• _Extrait choisi_
Marguerite de Turenne fit son testament le 7 des calendes de février de l'année 1289. Elle instituait son fils Hélie Rudel, chevalier, héritier du château et des châtellenies de Bergerac, Mouleydier et Gensac. La vicomte de Turenne était attribuée à son autre fils, Godefroid de Pons. Marguerite plaçait son testament sous la protection du roi de France, du sénéchal de Gascogne pour le roi d'Angleterre, d'Henri, archevêque de Bordeaux, et de Raymond, évêque de Périgueux[13].

Elle avait fait don, en 1260, de 50 livres de rente aux Frères prêcheurs qui étaient venus s'établir la même année dans la ville de Bergerac. Elle fut ensevelie dans leur église, et sur son tombeau l'on grava une épitaphe en vers latins qui retraçait les vertus publiques et privées de la noble dame[14].

Alexandre de la Pébrée mourut en 1301. M. Dessalles rapporte qu'il avait reçu d'Edouard d'Angleterre la seigneurie de Puynormand, sur laquelle Marguerite avait quelques droits de son vivant.

Élie de Biran.

 

PIÈCES JUSTIFICATIVES.

I

1254. — Rex Margaritae de Turena, uxori Reginaldi de Pontibus, salutem. — Mandamus vobis quatinus, secunda festa post Assumptionem beatae Mariae Virginis, tempestive compareatis, coram nobis, ubicumque fuerimus in Vasconia, factura nobis et aliis, et receptum quod ordo dictaverit rationis, tam super defectibus dierum vobis a nobis assignatarum legitime, quam in questionibus quae, pro feodo Brageraci et rerum aliarum, contra vos proponentur. Teste Rege in Castris apud Girundam 11 die Augusti, anno ut supra. (Bibliothèque nationale. Mss. de Bréquigny, 2 août 1254. — Lespine, vol. 156, page 125.)

 

II

 

1254. — Lettre de Marguerite de Turenne, dame de Bergerac, pour demander à Edouard, fils aîné du roi d'Angleterre, un délai pour justifier de ses droits.

 

Exellentissimo Edwardo, illustris regis Angliae primogenito et heredi, Margareta de Turena, domina Brageraci et Genciaci, de jure et de facto, quando sibi placuerit, salutem cum reverentia honorabili.

• _Tâche assignée_
Poursuivez l'extrait consacré à Marguerite de Turenne à partir de sa dernière phrase. Les matériaux fournis ne sont pas nécessaires.

• _Matériaux fournis_
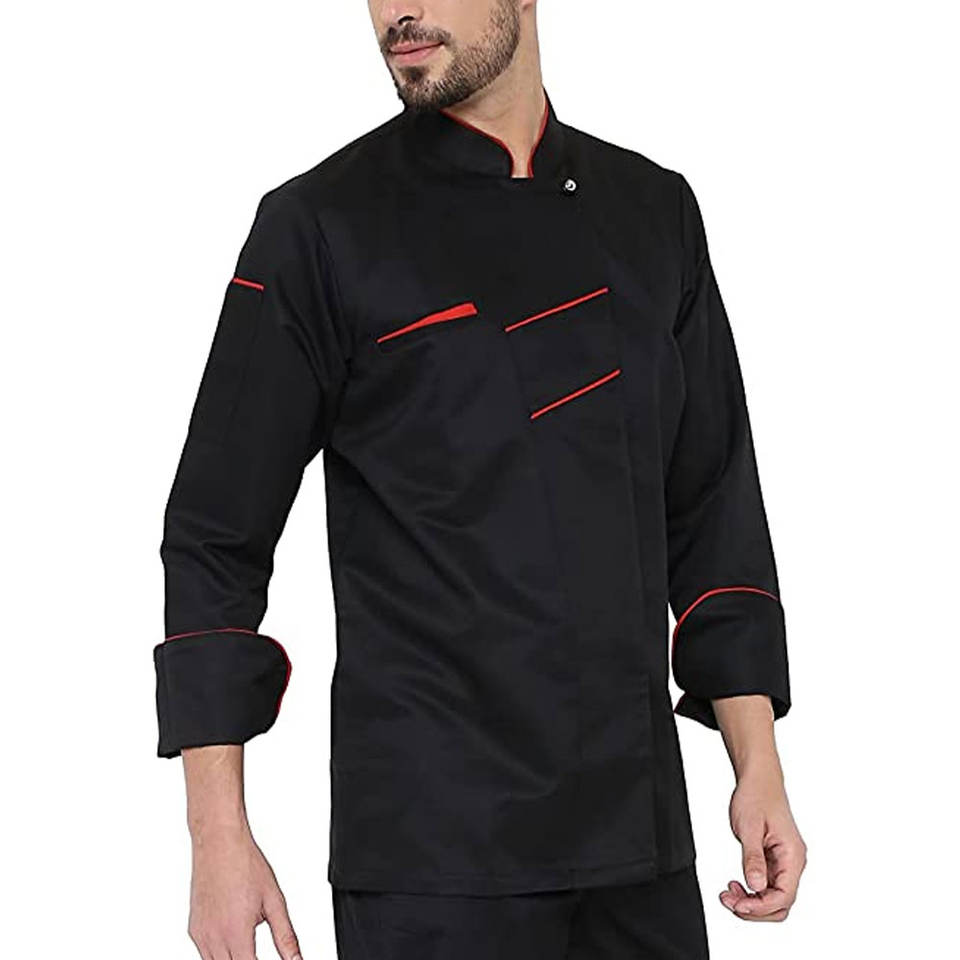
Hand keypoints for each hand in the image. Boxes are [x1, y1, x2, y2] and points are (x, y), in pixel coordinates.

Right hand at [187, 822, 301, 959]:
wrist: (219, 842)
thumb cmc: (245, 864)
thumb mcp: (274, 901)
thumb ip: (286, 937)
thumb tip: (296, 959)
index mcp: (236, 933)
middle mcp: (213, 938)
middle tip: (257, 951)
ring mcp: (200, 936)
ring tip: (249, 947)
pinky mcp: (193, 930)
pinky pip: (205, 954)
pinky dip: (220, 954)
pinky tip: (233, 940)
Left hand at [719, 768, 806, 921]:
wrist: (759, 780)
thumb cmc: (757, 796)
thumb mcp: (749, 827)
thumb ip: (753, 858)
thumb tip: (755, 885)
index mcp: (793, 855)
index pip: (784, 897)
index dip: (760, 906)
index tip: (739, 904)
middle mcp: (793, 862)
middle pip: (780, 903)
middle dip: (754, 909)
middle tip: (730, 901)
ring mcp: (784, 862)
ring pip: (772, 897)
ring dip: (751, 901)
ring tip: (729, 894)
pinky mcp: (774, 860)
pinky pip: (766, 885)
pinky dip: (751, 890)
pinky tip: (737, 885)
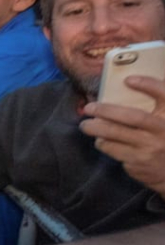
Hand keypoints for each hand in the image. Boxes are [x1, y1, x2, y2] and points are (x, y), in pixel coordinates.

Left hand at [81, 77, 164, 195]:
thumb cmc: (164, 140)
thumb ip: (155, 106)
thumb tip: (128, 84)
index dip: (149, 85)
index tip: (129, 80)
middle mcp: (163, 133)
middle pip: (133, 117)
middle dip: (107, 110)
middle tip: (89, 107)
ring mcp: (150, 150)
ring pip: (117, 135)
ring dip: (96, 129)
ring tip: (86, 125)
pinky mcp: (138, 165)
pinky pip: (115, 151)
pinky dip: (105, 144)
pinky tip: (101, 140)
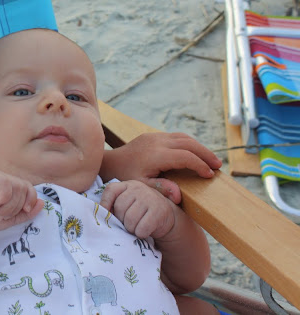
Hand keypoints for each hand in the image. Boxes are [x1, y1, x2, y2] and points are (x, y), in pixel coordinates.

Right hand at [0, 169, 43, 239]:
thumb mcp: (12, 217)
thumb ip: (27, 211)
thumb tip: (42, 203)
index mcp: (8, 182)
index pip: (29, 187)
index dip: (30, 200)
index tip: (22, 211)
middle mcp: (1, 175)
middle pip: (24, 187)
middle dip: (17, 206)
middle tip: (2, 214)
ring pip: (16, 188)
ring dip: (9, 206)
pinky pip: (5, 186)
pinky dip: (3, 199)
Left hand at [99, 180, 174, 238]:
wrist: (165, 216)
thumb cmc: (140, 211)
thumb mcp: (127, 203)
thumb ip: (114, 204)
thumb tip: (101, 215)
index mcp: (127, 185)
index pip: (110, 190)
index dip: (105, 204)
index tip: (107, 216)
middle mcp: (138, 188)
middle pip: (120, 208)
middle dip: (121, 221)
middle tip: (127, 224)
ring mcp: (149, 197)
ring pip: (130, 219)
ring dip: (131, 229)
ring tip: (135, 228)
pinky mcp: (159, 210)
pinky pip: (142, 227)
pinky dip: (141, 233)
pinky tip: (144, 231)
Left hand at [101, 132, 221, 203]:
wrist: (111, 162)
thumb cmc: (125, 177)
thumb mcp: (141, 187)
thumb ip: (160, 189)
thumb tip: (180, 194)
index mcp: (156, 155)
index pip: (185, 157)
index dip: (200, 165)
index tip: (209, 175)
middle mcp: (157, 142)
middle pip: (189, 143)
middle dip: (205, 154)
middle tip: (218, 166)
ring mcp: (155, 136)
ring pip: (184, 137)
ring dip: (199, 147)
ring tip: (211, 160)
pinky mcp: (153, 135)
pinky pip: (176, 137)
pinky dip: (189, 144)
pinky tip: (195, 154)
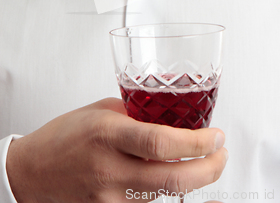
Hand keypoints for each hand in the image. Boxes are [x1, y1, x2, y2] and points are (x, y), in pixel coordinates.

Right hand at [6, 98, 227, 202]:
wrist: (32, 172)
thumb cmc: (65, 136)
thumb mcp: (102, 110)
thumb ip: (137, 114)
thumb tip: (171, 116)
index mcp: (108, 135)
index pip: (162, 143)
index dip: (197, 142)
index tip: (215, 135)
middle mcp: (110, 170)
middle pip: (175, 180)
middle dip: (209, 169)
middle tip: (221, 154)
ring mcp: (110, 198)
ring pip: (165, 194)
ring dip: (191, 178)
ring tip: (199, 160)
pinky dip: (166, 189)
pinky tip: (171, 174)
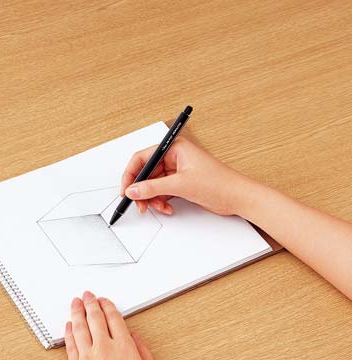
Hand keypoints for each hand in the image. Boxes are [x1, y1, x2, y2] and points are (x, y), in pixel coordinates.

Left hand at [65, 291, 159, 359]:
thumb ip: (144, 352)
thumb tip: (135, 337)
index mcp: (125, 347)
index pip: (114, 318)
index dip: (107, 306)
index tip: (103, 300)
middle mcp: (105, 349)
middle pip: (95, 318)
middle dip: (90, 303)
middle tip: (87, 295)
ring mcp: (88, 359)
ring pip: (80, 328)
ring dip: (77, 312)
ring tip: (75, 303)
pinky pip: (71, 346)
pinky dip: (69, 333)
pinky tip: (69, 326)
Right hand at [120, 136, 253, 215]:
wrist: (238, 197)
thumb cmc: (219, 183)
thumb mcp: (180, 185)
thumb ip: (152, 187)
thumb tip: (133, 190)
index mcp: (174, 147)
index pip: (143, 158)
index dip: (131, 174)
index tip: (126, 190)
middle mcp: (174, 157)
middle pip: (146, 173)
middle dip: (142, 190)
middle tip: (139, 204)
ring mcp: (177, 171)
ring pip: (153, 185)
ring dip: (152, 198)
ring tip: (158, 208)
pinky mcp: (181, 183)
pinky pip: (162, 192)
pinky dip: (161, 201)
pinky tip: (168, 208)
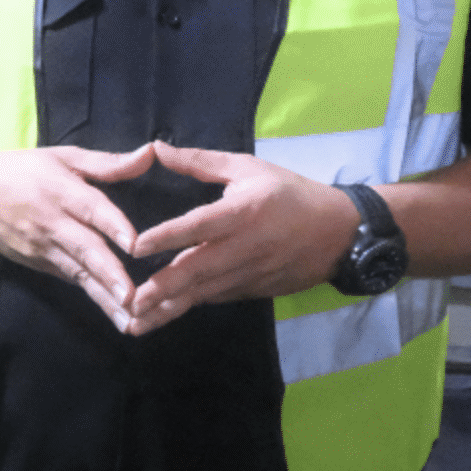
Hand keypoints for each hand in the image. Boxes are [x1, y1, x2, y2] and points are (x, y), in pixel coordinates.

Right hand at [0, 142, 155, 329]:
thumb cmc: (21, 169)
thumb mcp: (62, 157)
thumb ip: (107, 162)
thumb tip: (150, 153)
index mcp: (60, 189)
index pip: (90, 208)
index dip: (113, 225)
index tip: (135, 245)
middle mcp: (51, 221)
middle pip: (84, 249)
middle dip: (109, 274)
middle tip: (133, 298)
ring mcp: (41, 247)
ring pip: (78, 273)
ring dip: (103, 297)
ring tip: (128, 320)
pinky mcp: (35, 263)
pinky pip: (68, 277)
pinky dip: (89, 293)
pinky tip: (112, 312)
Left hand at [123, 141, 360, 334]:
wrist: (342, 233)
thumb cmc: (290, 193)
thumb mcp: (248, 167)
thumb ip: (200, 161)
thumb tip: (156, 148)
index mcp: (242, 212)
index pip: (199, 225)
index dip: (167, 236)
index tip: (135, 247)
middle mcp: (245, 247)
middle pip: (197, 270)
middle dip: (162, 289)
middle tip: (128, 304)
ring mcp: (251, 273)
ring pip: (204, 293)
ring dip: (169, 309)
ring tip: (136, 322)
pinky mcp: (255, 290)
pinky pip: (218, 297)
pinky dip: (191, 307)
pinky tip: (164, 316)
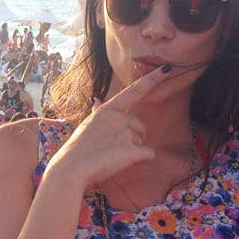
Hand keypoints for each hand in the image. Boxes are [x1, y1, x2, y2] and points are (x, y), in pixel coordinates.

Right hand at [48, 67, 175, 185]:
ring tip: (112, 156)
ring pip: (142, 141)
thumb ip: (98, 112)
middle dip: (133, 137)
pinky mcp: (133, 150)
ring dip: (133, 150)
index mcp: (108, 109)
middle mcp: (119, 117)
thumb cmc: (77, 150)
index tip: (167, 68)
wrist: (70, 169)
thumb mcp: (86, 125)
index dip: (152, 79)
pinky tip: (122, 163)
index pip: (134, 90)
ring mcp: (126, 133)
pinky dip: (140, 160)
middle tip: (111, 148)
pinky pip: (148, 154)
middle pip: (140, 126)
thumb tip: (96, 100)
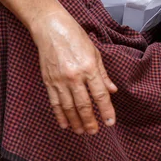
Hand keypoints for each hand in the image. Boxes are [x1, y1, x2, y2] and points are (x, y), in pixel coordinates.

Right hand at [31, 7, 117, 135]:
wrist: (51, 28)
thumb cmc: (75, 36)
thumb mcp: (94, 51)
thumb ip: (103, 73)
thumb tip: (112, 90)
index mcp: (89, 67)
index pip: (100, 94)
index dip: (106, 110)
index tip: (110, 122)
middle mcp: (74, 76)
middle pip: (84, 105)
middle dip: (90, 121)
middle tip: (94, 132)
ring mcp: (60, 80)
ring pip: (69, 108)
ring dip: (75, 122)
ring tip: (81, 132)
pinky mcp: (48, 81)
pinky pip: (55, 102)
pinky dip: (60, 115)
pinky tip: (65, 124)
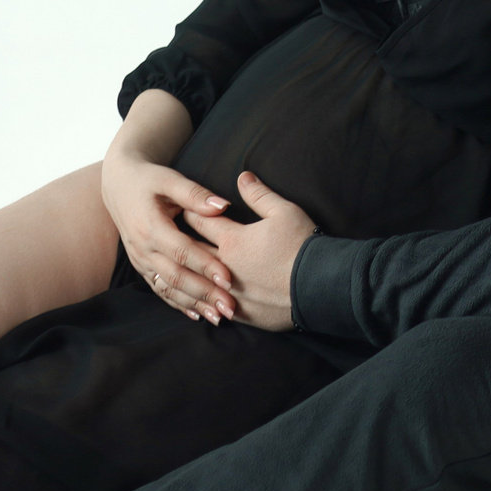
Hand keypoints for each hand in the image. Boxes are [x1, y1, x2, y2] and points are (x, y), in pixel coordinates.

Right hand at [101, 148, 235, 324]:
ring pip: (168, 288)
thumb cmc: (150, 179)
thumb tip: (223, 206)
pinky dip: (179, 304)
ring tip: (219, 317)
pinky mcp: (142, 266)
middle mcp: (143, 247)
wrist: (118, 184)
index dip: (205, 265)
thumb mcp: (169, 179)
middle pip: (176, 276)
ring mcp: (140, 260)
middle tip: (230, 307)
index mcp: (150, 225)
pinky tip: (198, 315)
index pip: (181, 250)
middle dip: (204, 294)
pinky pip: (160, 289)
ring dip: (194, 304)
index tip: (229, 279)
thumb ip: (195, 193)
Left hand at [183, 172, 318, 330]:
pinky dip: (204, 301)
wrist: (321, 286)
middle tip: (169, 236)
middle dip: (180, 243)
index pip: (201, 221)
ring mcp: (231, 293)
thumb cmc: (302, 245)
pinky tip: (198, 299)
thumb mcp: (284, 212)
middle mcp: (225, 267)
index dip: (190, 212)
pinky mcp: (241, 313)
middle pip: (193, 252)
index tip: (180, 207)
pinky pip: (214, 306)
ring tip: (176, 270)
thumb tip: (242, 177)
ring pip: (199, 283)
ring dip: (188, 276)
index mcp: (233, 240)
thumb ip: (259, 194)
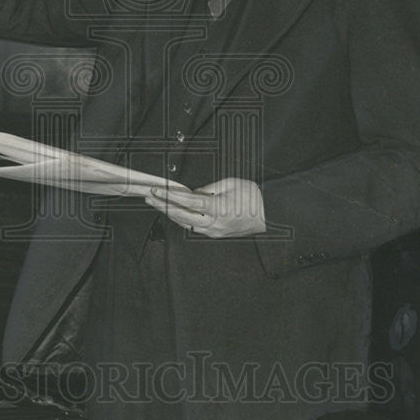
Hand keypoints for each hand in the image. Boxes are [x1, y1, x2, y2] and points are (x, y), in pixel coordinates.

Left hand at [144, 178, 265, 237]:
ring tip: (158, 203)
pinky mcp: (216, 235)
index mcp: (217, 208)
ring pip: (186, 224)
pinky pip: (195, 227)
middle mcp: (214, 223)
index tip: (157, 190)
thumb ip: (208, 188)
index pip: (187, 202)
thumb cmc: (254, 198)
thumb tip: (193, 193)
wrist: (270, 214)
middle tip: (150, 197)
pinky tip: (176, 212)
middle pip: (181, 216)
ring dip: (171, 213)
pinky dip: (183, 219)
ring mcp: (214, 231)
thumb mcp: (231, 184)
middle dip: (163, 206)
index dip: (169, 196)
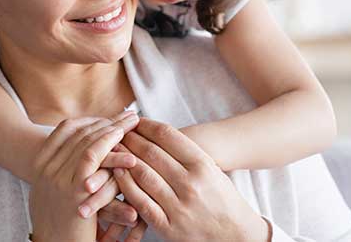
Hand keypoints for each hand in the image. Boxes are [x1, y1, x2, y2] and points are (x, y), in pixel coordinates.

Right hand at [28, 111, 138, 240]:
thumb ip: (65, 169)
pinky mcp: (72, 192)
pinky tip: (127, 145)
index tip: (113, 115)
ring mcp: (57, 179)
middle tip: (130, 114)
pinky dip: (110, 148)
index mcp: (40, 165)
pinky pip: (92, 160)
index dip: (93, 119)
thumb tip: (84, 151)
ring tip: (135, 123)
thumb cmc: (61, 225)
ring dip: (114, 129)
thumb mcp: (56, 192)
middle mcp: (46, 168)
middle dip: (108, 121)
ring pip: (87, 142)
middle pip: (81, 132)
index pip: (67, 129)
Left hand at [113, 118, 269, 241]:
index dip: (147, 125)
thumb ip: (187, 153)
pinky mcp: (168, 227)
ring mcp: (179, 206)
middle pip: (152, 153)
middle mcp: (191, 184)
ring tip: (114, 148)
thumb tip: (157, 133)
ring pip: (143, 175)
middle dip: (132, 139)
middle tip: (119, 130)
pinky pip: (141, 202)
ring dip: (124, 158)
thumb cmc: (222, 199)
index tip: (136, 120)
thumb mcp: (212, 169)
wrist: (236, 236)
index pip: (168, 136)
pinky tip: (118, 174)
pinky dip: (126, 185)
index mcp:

• _Résultat_
Quando ad diem martis proximam post dominicam medie Kadragesime quam nobis apud Silvam Majorem Burdegalensi Diocesi, assignatis ut comparemus coram vobis, prosecutura jus quod habebamus apud hereditatem bonae memoriae Domini Heliae Rudelli, quondam patris nostri, coram vestrae Majestatis excellentia, non possumus personaliter comparere, cum in filii puerperio decumbamus, et dominus Reginaldus de Ponte, maritus noster, longe sit absens, extra patriam, sine cujus auctoritate jus nostrum prosequi non valemus, maxime, cum dilacio veniendi ad vos nobis indulta, artissimum cause arduitate, et conditione persone citate, pensatis contineat intervallum propter quod minus legitima dicta citatio, salvo honore vestro, merito est consideranda. Dilectum et specialem clericum nostrum magistrum Eliam Gros, latorem presentium, excusatorem nostrum propter causas premissas, ad vestrae celsitudinis presentiam destinamus, dantes eidem excusatori speciale mandatum et potestatem jurandi in animam nostram, predictas excusationes causas, si necesse fuerit, esse veras, serenitati vestrae humiliter supplicantes, ut nostram, ex premissis causis, ad dictam diem, absentiam habere dignemini excusatam ; et haec vobis per presentes significamus litteras, sigillo nostro signatas, in testimonium veritatis. Datum apud Ribeiracum die sabati, ante dominicam qua cantatur Lœtare Jerusalem, anno Domini millesimo ducentesimo quinquagesimo quarto.

(Lespine, vol. 156, page 127.) — Mss, de Bréquigny, sur la copie faite à Londres.

 

III

1254. Ludovicus, Dei gratia Francorum rex, Senescallo Petracoricensi, salutem.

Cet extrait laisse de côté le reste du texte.